#### Task statement
Below are some records; quote exactly the lines from the one that contains "right back paw: (299, 316)" through the one that contains "nose: (58, 73)", inclusive, and no others.
[Opening Input section]
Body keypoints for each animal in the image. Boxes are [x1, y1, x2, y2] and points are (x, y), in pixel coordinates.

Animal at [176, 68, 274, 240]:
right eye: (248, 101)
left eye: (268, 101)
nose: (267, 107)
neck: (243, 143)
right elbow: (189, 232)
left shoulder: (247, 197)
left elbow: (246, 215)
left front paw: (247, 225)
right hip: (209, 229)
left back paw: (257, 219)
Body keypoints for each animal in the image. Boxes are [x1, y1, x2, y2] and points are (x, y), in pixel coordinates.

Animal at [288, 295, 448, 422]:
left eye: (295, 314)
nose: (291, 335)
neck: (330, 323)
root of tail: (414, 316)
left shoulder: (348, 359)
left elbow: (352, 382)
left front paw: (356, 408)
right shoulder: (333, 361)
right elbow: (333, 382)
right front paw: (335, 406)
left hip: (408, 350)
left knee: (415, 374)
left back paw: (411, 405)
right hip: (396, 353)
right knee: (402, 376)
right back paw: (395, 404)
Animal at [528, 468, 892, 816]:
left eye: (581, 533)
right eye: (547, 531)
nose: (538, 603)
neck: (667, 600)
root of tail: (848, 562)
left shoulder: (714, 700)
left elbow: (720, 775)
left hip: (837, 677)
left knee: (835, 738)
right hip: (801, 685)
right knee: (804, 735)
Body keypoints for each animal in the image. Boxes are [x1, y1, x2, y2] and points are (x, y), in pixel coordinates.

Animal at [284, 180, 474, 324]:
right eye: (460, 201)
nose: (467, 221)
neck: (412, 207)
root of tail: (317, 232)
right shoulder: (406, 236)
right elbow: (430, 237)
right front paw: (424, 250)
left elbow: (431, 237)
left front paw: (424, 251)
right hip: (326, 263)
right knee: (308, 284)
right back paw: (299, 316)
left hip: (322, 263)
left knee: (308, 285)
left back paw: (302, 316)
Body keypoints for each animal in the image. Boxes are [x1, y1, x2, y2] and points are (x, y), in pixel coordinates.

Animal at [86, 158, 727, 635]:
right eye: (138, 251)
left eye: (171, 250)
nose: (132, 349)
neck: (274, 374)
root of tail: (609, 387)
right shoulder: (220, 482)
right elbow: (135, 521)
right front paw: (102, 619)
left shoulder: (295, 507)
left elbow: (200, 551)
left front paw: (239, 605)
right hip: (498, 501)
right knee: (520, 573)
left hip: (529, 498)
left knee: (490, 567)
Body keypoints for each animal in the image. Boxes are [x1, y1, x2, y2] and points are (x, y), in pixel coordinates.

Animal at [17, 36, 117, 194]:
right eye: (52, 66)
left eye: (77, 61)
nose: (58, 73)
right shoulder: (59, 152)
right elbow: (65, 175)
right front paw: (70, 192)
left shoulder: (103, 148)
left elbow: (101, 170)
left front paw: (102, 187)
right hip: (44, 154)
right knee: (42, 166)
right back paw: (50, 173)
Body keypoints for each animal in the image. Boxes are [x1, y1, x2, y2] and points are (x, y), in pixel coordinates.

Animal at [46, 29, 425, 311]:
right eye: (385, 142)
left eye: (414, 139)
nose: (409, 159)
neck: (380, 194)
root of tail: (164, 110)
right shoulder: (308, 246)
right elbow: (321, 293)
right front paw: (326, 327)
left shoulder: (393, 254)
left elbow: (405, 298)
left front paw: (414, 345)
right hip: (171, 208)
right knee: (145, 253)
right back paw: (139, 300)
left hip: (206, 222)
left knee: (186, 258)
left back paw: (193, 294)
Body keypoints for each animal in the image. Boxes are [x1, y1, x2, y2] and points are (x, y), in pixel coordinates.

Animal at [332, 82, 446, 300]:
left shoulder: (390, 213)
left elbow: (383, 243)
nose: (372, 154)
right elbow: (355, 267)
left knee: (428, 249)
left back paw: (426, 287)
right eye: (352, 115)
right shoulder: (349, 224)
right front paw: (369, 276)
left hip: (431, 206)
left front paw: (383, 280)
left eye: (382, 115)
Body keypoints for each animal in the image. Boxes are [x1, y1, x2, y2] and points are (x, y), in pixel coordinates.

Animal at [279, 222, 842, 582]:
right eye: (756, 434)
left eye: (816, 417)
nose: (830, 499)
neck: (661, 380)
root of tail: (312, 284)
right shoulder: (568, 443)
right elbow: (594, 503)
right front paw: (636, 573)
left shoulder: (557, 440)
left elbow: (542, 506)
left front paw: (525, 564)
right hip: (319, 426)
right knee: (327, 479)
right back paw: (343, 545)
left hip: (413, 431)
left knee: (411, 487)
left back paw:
[Closing Input section]
#### Answer box
right back paw: (299, 316)
left hip: (322, 263)
left knee: (308, 285)
left back paw: (302, 316)
Body keypoints for each animal in the image. Boxes are [x1, y1, x2, y2] and points are (x, y), in pixel coordinates.

Animal at [86, 158, 727, 635]:
right eye: (138, 251)
left eye: (171, 250)
nose: (132, 349)
neck: (274, 374)
root of tail: (609, 387)
right shoulder: (220, 482)
right elbow: (135, 521)
right front paw: (102, 619)
left shoulder: (295, 507)
left elbow: (200, 551)
left front paw: (239, 605)
right hip: (498, 501)
right knee: (520, 573)
left hip: (529, 498)
left knee: (490, 567)
Body keypoints for each animal in the image. Boxes are [x1, y1, x2, y2] and points are (x, y), in pixel coordinates.

Animal at [17, 36, 117, 194]:
right eye: (52, 66)
left eye: (77, 61)
nose: (58, 73)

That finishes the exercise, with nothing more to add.